Die Geschichte Konstantin Lewins dagegen hängt mit der Annas nur darüber zusammen, dass Lewin wie Wronski einer der Bewerber um Kittys Gunst ist. Sein Antrag wird von Kitty abgewiesen, die zu dem Zeitpunkt noch glaubt, sie werde Wronski heiraten. Als diese Hoffnung in der Affäre Wronskis mit Anna untergeht, erkrankt Kitty ernsthaft und wird von ihrer Familie zur Erholung nach Westeuropa gebracht. Es dauert sehr lange, bis sich Kitty und Lewin wiedersehen; in dieser Zeit lässt der Autor seinen Zweithelden auf seinem Gut ökonomischen Theorien nachhängen und diese mit anderen Gutsbesitzern diskutieren. Als sich die beiden vom Autor für einander Bestimmten endlich erneut treffen, einigt man sich rasch. Anschließend muss die Hochzeit vorbereitet und abgehalten werden, und dann müssen die Eheleute ein Eheleben für sich finden. Zwischzeitlich stirbt ein Bruder Lewins, was ihn auf die Frage nach dem Leben nach dem Tode stößt. Schließlich durchläuft Lewin eine intensive Phase von Selbstzweifel und Sinnsuche, die sich am Ende des Romans in eine Epiphanie christlicher Einsicht auflöst. Es kann wenig Zweifel daran bestehen, dass Tolstoi gerade dieser letzte Teil, der seine eigene Rückwendung zum Christentum thematisiert, der wichtigste Teil des Romanes war. Es kann ebensowenig Zweifel daran bestehen, dass er schon 1878 obsolet und wenig überzeugend war und bis heute nicht an Kraft gewinnen konnte. Natürlich ist die Säkularisierung der europäischen Kultur eines der gewichtigsten Themen der zweiten Hälfte des 19. Jahrhunderts, aber Tolstois Lösung ist letztlich resigantiv und rückwärtsgewandt. Es nimmt wenig Wunder, dass Tolstoi mit dieser Position einer der säkularen Heiligen des späten 19. Jahrhunderts geworden ist.

Die neue Übersetzung von Rosemarie Tietze ist gut zu lesen und bietet einem Leser wie mir, der das Original nicht zum Vergleich heranziehen kann, kaum Widerstände.
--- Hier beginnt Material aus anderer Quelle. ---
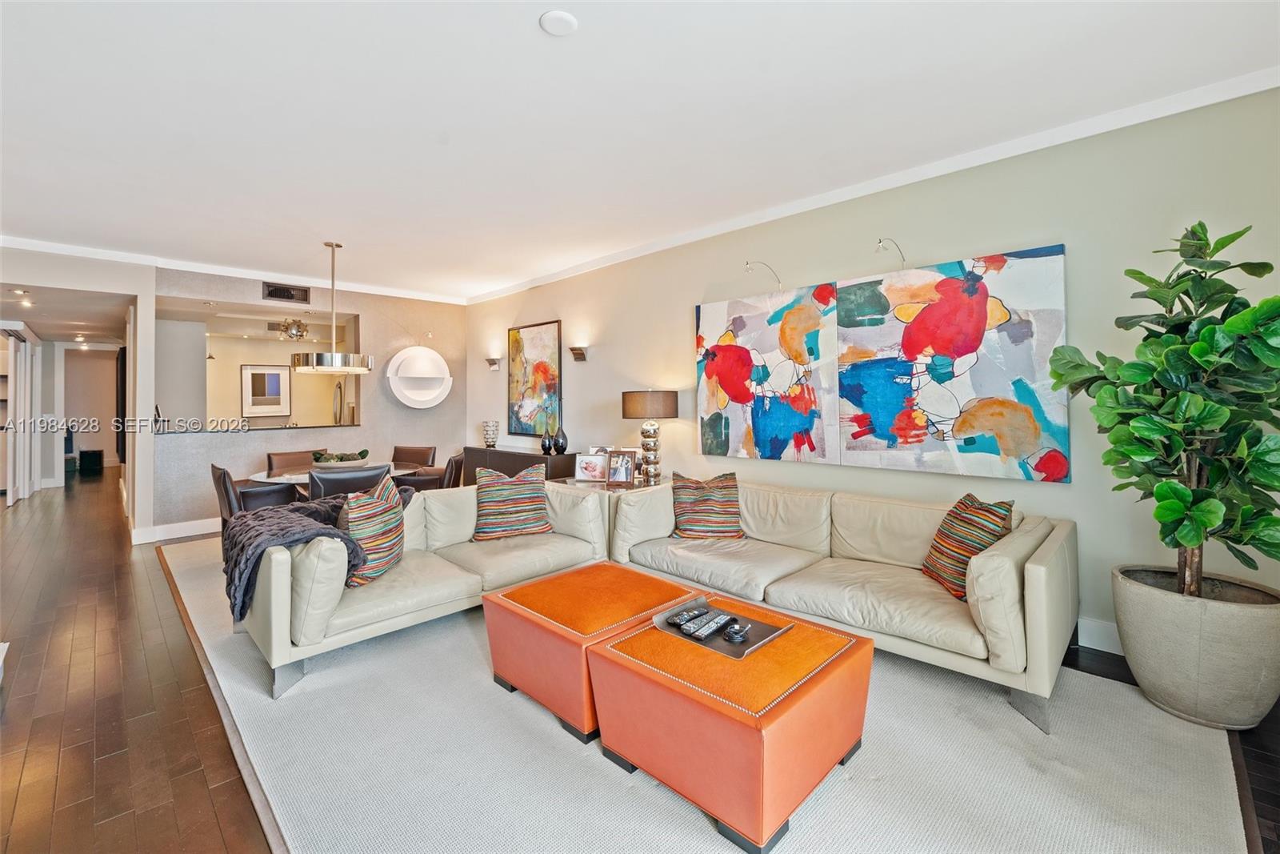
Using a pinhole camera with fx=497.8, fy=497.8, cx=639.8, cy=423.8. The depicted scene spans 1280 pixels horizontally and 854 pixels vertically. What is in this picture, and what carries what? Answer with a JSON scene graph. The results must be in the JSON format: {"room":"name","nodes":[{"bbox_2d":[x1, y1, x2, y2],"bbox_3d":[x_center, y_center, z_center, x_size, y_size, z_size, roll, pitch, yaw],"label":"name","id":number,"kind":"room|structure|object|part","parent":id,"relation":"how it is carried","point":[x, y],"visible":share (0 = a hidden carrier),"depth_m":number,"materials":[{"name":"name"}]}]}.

Der Gesamteindruck hat sich – sieht man von der oben bereits gemachten Einschränkung ab – um Welten von dem der Übersetzung Ottows unterschieden; nur ist der Roman eben unmäßig lang geraten. Was kein Plädoyer für die gekürzten Ausgaben darstellt; wer Tolstoi lesen will, muss schlicht in den sauren Apfel der ausschweifenden Philosopheme beißen, sonst soll er sich eben eine der zahlreichen Verfilmungen des Stoffs ansehen oder etwas anderes lesen.

Lew Tolstoi: Anna Karenina. Übersetzt von Rosemarie Tietze. München: Hanser, 2009. Leinen, Fadenheftung, Lesebändchen, 1285 Seiten. 39,90 €. Auch als Taschenbuch (dtv 13995) lieferbar.